**AUFGABEN:**
[A] Nenne alle Titel, von denen laut Seitenausschnitt Szenen in Aït-Ben-Haddou gedreht wurden.
[B] Schreib aus den Einträgen die Zeilen ab, die mit der Zeile mit „Write a lens“ beginnen und nach der Zeile mit „dist [-0.001099, -0.000025]“ enden.

Die Häuser mit ihren Türmen und Zinnen lassen den Ort wehrhaft erscheinen. Die Lehmhaussiedlung wirkt wie aus biblischen Zeiten. Szenen von »Lawrence von Arabien«, dem Bond-Film »Ein Hauch des Todes«, »Die Mumie«, »Gladiator«, »Alexander« und »Game of Thrones« wurden in Aït-Ben-Haddou gedreht. Vergangenen Sommer war hier ein Amphitheater aufgebaut, so Reiseleiter Taki, um Szenen für eine »Gladiator«-Fortsetzung zu drehen.

Drifts gegen Langeweile

Unklar ist, wie lange es das Örtchen so noch geben wird. Die Jugend wandert in die Städte ab und die von der Witterung bedrohten Bauten aus Lehm und Stroh brauchen nach Regenfällen intensive Pflege, sollen sie nicht zusammenfallen.

Die nahe gelegene Provinzhauptstadt Ouarzazate ist berühmt dafür, keinerlei Sehenswürdigkeiten zu besitzen. Eindrucksvoll ist hingegen die benachbarte Kasbah (Festung, Burg) Taourirt. Diese ehemalige Residenz des Berberfürsten El Glaoui ist ein wuchtiger, verschachtelter Wohnburgkomplex. Die Kasbah ist immer noch bewohnt, einige Räume können aber besichtigt werden.

**BEREITGESTELLTE ANGABEN:**

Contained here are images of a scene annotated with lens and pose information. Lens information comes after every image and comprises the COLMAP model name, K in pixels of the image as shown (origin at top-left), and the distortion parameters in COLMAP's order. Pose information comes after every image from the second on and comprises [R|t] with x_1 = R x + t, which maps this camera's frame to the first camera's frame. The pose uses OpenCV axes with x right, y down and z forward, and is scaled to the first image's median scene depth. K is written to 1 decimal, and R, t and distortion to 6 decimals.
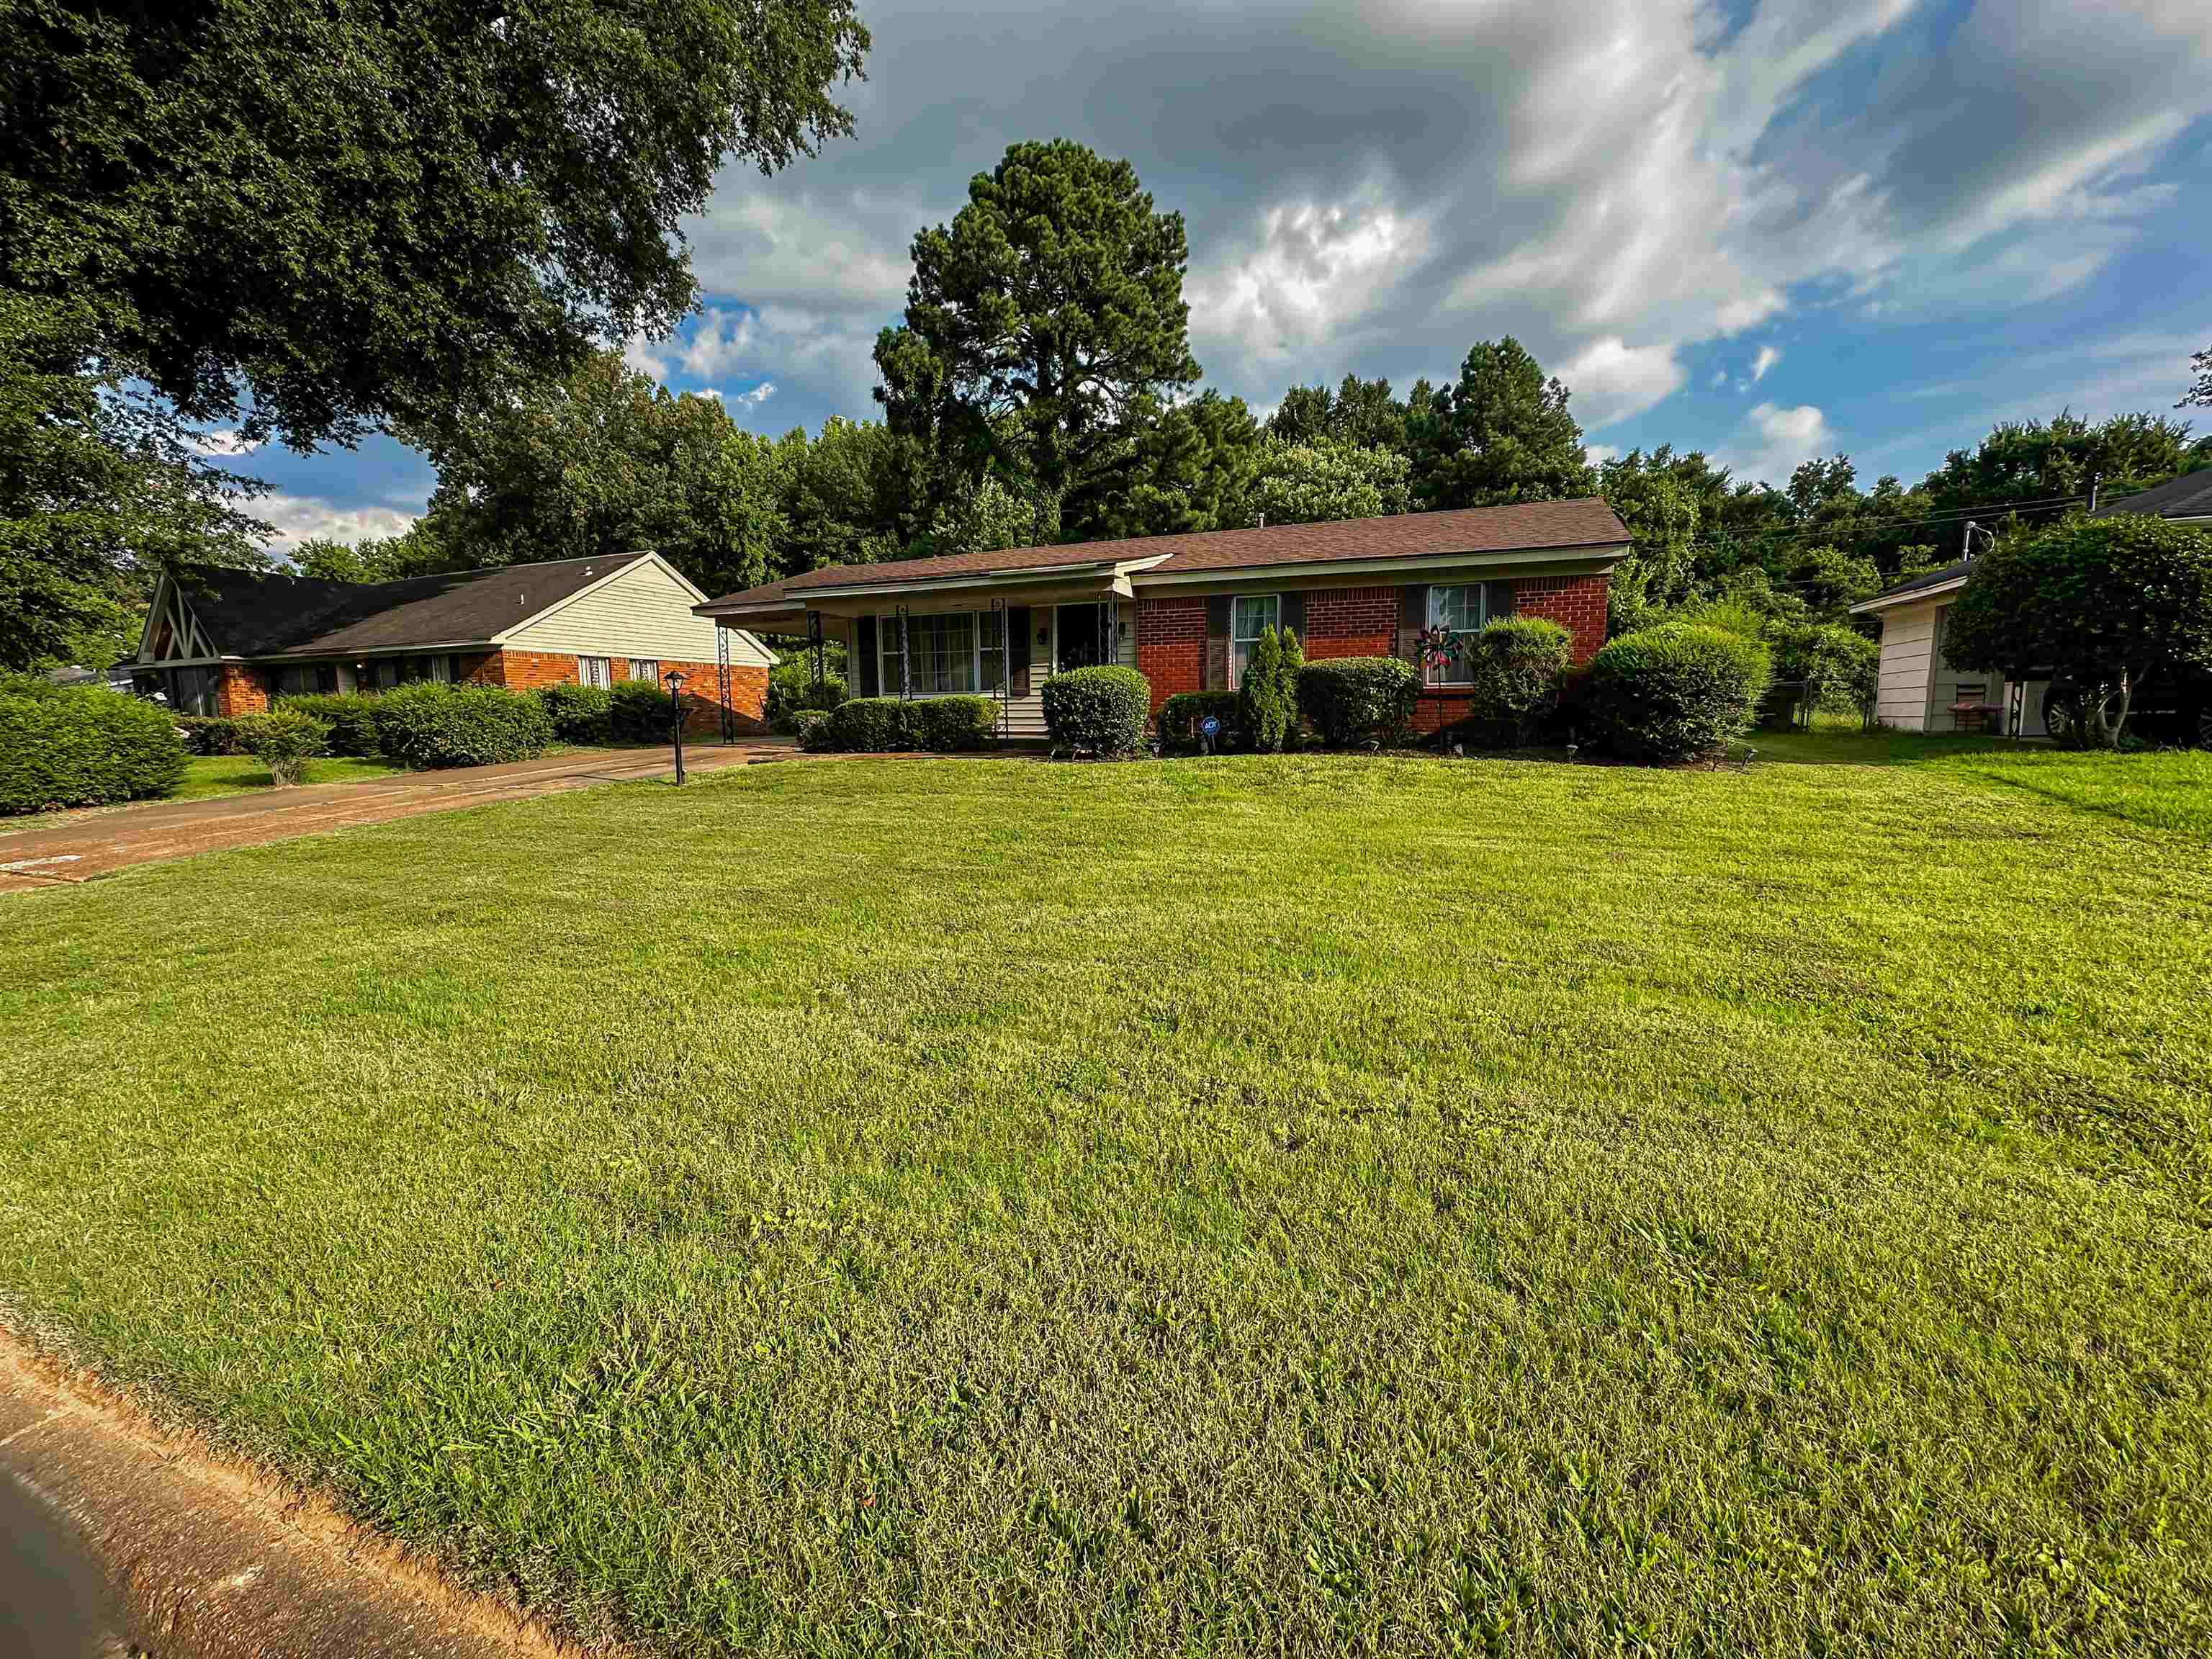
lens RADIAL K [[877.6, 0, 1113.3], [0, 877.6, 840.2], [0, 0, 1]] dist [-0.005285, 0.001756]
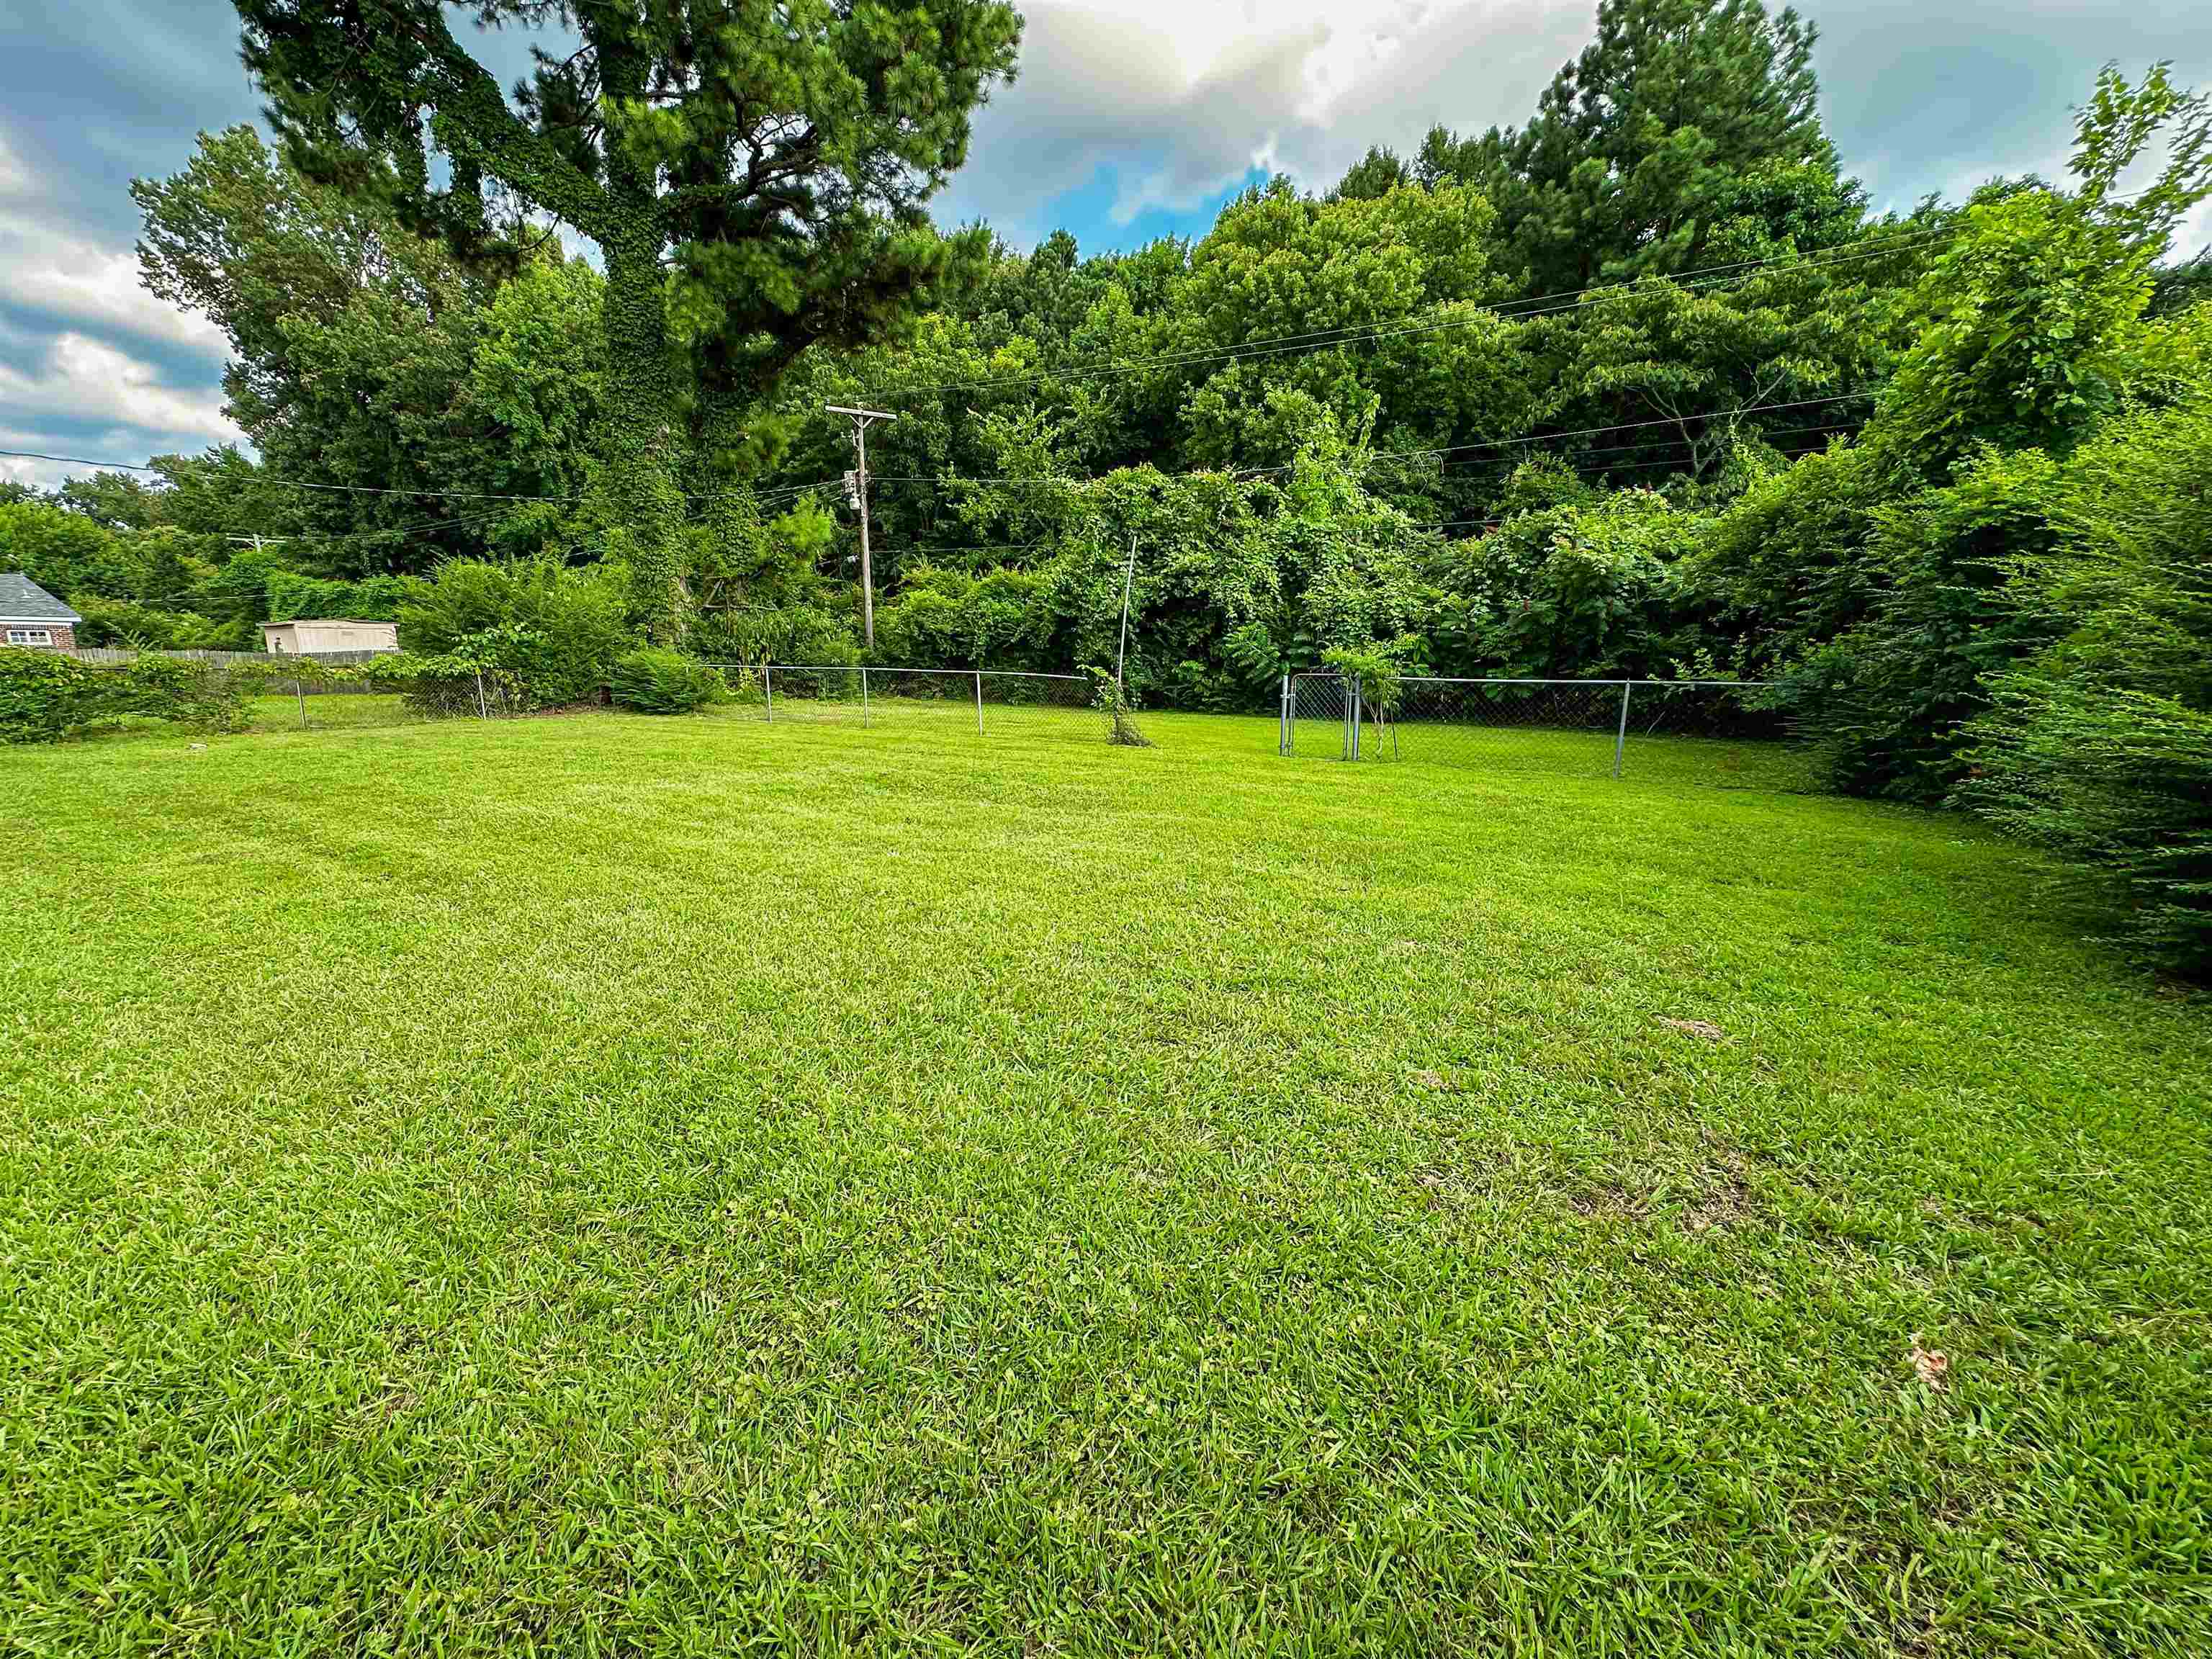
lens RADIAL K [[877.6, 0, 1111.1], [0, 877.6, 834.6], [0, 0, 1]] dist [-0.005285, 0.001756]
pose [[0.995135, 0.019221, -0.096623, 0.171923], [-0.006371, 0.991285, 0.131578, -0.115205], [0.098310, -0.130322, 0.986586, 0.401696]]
--
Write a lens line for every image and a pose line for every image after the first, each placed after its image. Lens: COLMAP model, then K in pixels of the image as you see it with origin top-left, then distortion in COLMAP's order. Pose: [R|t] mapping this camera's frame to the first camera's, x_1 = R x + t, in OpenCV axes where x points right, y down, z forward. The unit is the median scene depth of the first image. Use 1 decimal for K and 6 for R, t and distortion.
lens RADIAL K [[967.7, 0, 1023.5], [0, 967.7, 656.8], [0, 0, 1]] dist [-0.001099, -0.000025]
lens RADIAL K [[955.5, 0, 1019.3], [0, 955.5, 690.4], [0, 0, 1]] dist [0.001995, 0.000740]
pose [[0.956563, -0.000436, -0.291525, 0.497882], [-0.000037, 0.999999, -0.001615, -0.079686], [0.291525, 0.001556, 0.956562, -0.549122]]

**LÖSUNGEN:**
[A] »Lawrence von Arabien«, »Ein Hauch des Todes«, »Die Mumie«, »Gladiator«, »Alexander«, »Game of Thrones«

[B]
Write a lens line for every image and a pose line for every image after the first, each placed after its image. Lens: COLMAP model, then K in pixels of the image as you see it with origin top-left, then distortion in COLMAP's order. Pose: [R|t] mapping this camera's frame to the first camera's, x_1 = R x + t, in OpenCV axes where x points right, y down, z forward. The unit is the median scene depth of the first image. Use 1 decimal for K and 6 for R, t and distortion.
lens RADIAL K [[967.7, 0, 1023.5], [0, 967.7, 656.8], [0, 0, 1]] dist [-0.001099, -0.000025]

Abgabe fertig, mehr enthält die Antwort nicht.